| Your goal |
From the records below, give the lines from the one containing "Поддержка WMM" up to and including the one containing "5 ГГц (802.11ac): до 17" as a numbered list, leaving out blank lines.

| Material to process |
▼

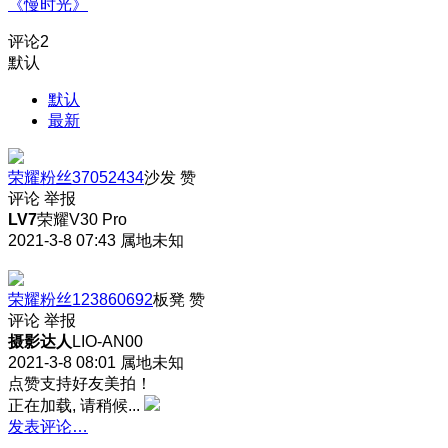
《慢时光》
评论
2
默认
默认
最新
荣耀粉丝37052434
沙发
赞
评论
举报
LV7
荣耀V30 Pro
2021-3-8 07:43
属地未知
荣耀粉丝123860692
板凳
赞
评论
举报
摄影达人
LIO-AN00
2021-3-8 08:01
属地未知
点赞支持好友美拍！
正在加载, 请稍候...
发表评论…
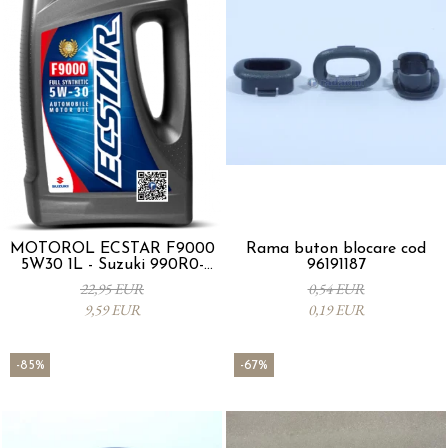
MOTORÖL ECSTAR F9000
Rama buton blocare cod
5W30 1L - Suzuki 990R0-
96191187
21E72-001
22,95 EUR
0,54 EUR
9,59 EUR
0,19 EUR
-85%
-67%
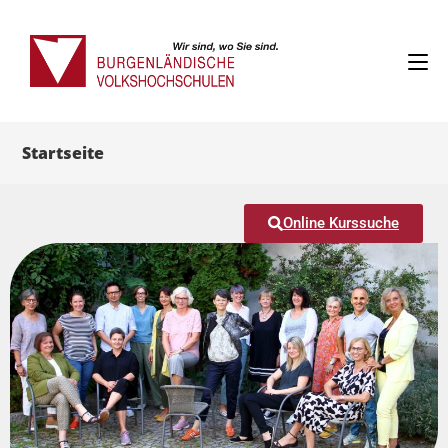
Startseite
Online Kurssuche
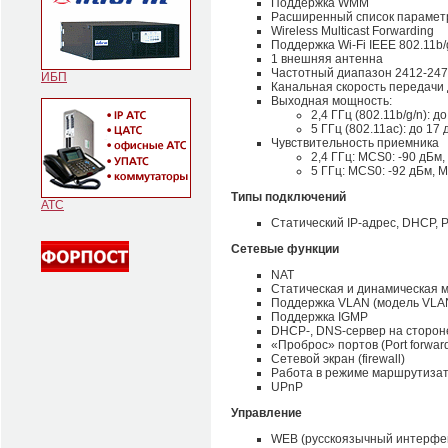
Поддержка WMM
Расширенный список параметр
Wireless Multicast Forwarding
Поддержка Wi-Fi IEEE 802.11b/
1 внешняя антенна
Частотный диапазон 2412-247
ИБП
Канальная скорость передачи д
Выходная мощность:
2,4 ГГц (802.11b/g/n): д
5 ГГц (802.11ac): до 17
Чувствительность приемника
2,4 ГГц: MCS0: -90 дБм
5 ГГц: MCS0: -92 дБм, 
Типы подключений
АТС
Статический IP-адрес, DHCP, 
Сетевые функции
NAT
Статическая и динамическая 
Поддержка VLAN (модель VLAN 
Поддержка IGMP
DHCP-, DNS-сервер на сторон
«Проброс» портов (Port forwar
Сетевой экран (firewall)
Работа в режиме маршрутизатор
UPnP
Управление
WEB (русскоязычный интерфейс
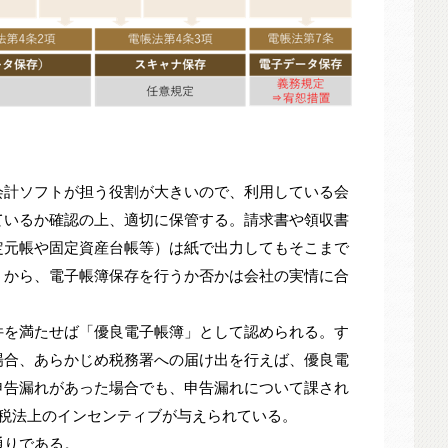
会計ソフトが担う役割が大きいので、利用している会
ているか確認の上、適切に保管する。請求書や領収書
定元帳や固定資産台帳等）は紙で出力してもそこまで
うから、電子帳簿保存を行うか否かは会社の実情に合
。
件を満たせば「優良電子帳簿」として認められる。す
場合、あらかじめ税務署への届け出を行えば、優良電
申告漏れがあった場合でも、申告漏れについて課され
る税法上のインセンティブが与えられている。
通りである。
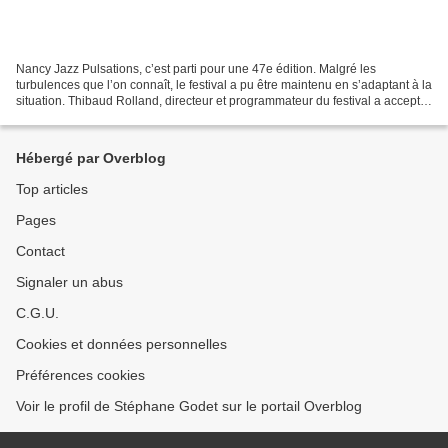
Nancy Jazz Pulsations, c’est parti pour une 47e édition. Malgré les
turbulences que l’on connaît, le festival a pu être maintenu en s’adaptant à la
situation. Thibaud Rolland, directeur et programmateur du festival a accepté
de répondre à mes questions...
Hébergé par Overblog
Top articles
Pages
Contact
Signaler un abus
C.G.U.
Cookies et données personnelles
Préférences cookies
Voir le profil de Stéphane Godet sur le portail Overblog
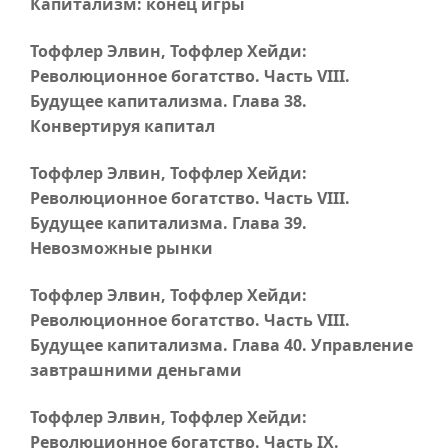
Капитализм: конец игры
Тоффлер Элвин, Тоффлер Хейди:
Революционное богатство.
Часть VIII
.
Будущее капитализма.
Глава 38
.
Конвертируя капитал
Тоффлер Элвин, Тоффлер Хейди:
Революционное богатство.
Часть VIII
.
Будущее капитализма.
Глава 39
.
Невозможные рынки
Тоффлер Элвин, Тоффлер Хейди:
Революционное богатство.
Часть VIII
.
Будущее капитализма.
Глава 40
. Управление
завтрашними деньгами
Тоффлер Элвин, Тоффлер Хейди:
Революционное богатство.
Часть IX
.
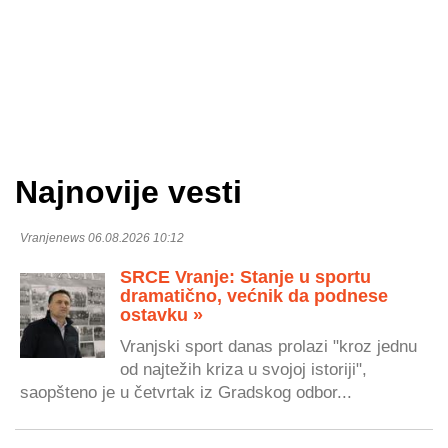
Najnovije vesti
Vranjenews 06.08.2026 10:12
SRCE Vranje: Stanje u sportu
dramatično, većnik da podnese
ostavku »
Vranjski sport danas prolazi "kroz jednu
od najtežih kriza u svojoj istoriji",
saopšteno je u četvrtak iz Gradskog odbor...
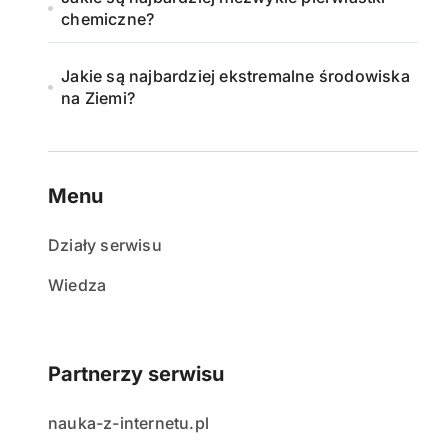
chemiczne?
Jakie są najbardziej ekstremalne środowiska
na Ziemi?
Menu
Działy serwisu
Wiedza
Partnerzy serwisu
nauka-z-internetu.pl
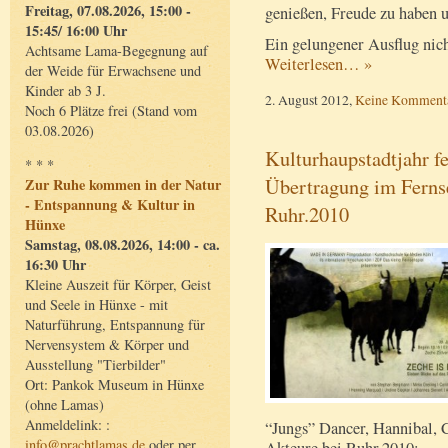
Freitag, 07.08.2026, 15:00 -
genießen, Freude zu haben u
15:45/ 16:00 Uhr
Ein gelungener Ausflug nich
Achtsame Lama-Begegnung auf
Weiterlesen… »
der Weide für Erwachsene und
Kinder ab 3 J.
2. August 2012,
Keine Komment
Noch 6 Plätze frei (Stand vom
03.08.2026)
Kulturhaupstadtjahr fe
* * *
Übertragung im Ferns
Zur Ruhe kommen in der Natur
- Entspannung & Kultur in
Ruhr.2010
Hünxe
Samstag, 08.08.2026, 14:00 - ca.
16:30 Uhr
Kleine Auszeit für Körper, Geist
und Seele in Hünxe - mit
Naturführung, Entspannung für
Nervensystem & Körper und
Ausstellung "Tierbilder"
Ort: Pankok Museum in Hünxe
(ohne Lamas)
Anmeldelink: :
“Jungs” Dancer, Hannibal, 
info@prachtlamas.de
oder per
Akteure bei Ruhr.2010:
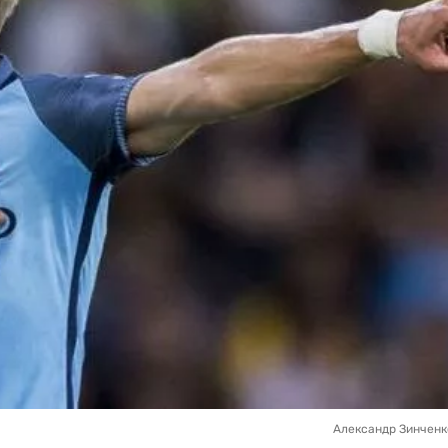
Александр Зинченко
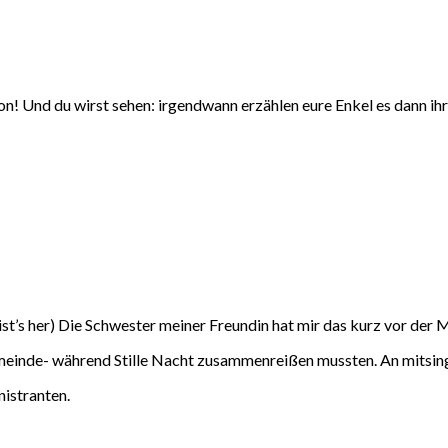
ion! Und du wirst sehen: irgendwann erzählen eure Enkel es dann ih
ist’s her) Die Schwester meiner Freundin hat mir das kurz vor der 
meinde- während Stille Nacht zusammenreißen mussten. An mitsing
nistranten.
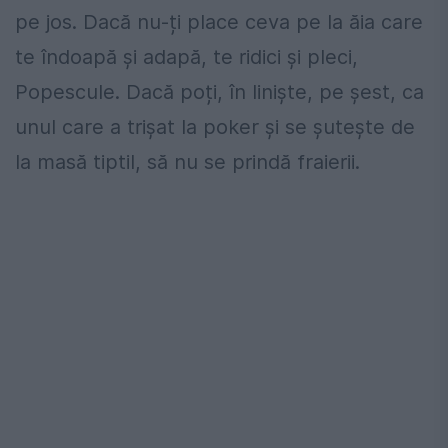
pe jos. Dacă nu-ți place ceva pe la ăia care
te îndoapă și adapă, te ridici și pleci,
Popescule. Dacă poți, în liniște, pe șest, ca
unul care a trișat la poker și se șutește de
la masă tiptil, să nu se prindă fraierii.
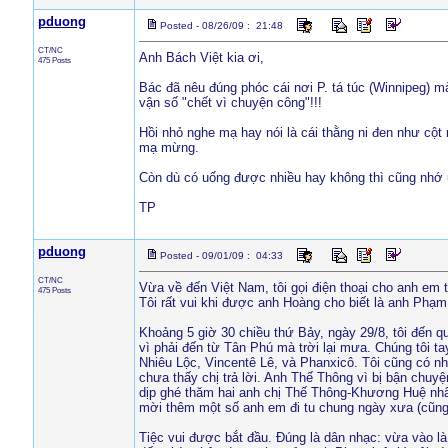
pduong
Posted - 08/26/09 : 21:48
CT/NC
Anh Bách Việt kia ơi,
475 Posts
Bác đã nêu đúng phóc cái nơi P. tá túc (Winnipeg) m
vận số "chết vì chuyện công"!!!
Hồi nhỏ nghe mạ hay nói là cái thằng ni đen như cột
mạ mừng.
Còn dù có uống được nhiều hay không thì cũng nhớ u
TP
pduong
Posted - 09/01/09 : 04:33
CT/NC
Vừa về đến Việt Nam, tôi gọi điện thoại cho anh em 
475 Posts
Tôi rất vui khi được anh Hoàng cho biết là anh Phạ
Khoảng 5 giờ 30 chiều thứ Bảy, ngày 29/8, tôi đến 
vì phải đến từ Tân Phú mà trời lại mưa. Chúng tôi 
Nhiêu Lộc, Vincentê Lê, và Phanxicô. Tôi cũng có nh
chưa thấy chị trả lời. Anh Thế Thông vì bị bận chu
dịp ghé thăm hai anh chị Thế Thông-Khương Huệ nhân
mời thêm một số anh em đi tu chung ngày xưa (cũng
Tiệc vui được bắt đầu. Đúng là dân nhạc: vừa vào là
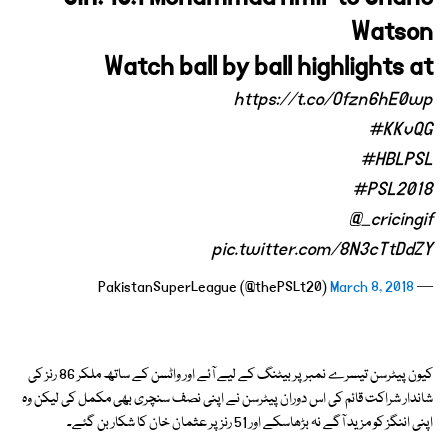
Watson
Watch ball by ball highlights at
https://t.co/Ofzn6hE0wp
#KKvQG
#HBLPSL
#PSL2018
@_cricingif
pic.twitter.com/8N3cTtDdZY
March 8, 2018
— PakistanSuperLeague (@thePSLt20)
کیون پیٹرسن تیسرے نمبر پر بیٹنگ کے لیے آئے اور واٹسن کے ساتھ ملکر 86 رنز کی
شاندار شراکت قائم کی اس دوران پیٹرسن نے اپنی نصف سنچری بھی مکمل کی لیکن وہ
اپنی اننگز کو مزید آگے نہ بڑھاسکے اور 51 رنز پر عثمان خان کا شکار بن گئے۔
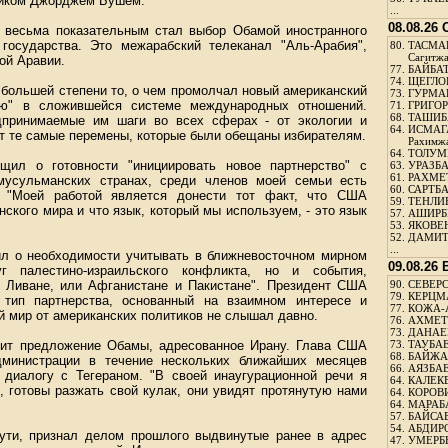
ником Джорджем Бушем.
...
08.08.26
 весьма показательным стал выбор Обамой иностранного
осударства. Это межарабский телеканал "Аль-Арабия",
80.
ТАСМА
Сагитж
ой Аравии.
77.
БАЙБАТ
74.
ЩЕГЛО
в большей степени то, о чем промолчал новый американский
73.
ГУРМА
ию" в сложившейся системе международных отношений.
71.
ГРИГОР
68.
ТАШИБ
дпринимаемые им шаги во всех сферах - от экологии и
64.
ИСМАГ
ют те самые перемены, которые были обещаны избирателям.
Рахимж
64.
ТОЛУМБ
щил о готовности "инициировать новое партнерство" с
63.
УРАЗБА
61.
РАХМЕТ
мусульманских странах, среди членов моей семьи есть
60.
САРТБА
т. "Моей работой является донести тот факт, что США
59.
ТЕНЛИ
ского мира и что язык, который мы используем, - это язык
57.
АШИРБЕ
53.
ЯКОВЕН
52.
ДАМИТ
...
л о необходимости учитывать в ближневосточном мирном
09.08.26
г палестино-израильского конфликта, но и события,
 Ливане, или Афганистане и Пакистане". Президент США
90.
СЕВЕРС
79.
КЕРЦМ
 тип партнерства, основанный на взаимном интересе и
77.
КОЖА-
й мир от американских политиков не слышал давно.
76.
АХМЕТО
73.
ДАНАЕВ
дит предложение Обамы, адресованное Ирану. Глава США
73.
ТАУБАЕ
68.
БАЙЖА
дминистрации в течение нескольких ближайших месяцев
66.
АЯЗБАЕ
 диалогу с Тегераном. "В своей инаугурационной речи я
64.
КАЛЕК
н, готовы разжать свой кулак, они увидят протянутую нами
64.
КОРОВИ
64.
МАРАБ
57.
БАЙСАБ
54.
АБДИРО
сути, признал делом прошлого выдвинутые ранее в адрес
47.
УМЕРБЕ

▲

| Answer below |
1. Поддержка WMM
2. Расширенный список параметр
3. Wireless Multicast Forwarding
4. Поддержка Wi-Fi IEEE 802.11b/
5. 1 внешняя антенна
6. Частотный диапазон 2412-247
7. ИБП
8. Канальная скорость передачи д
9. Выходная мощность:
10. 2,4 ГГц (802.11b/g/n): д
11. 5 ГГц (802.11ac): до 17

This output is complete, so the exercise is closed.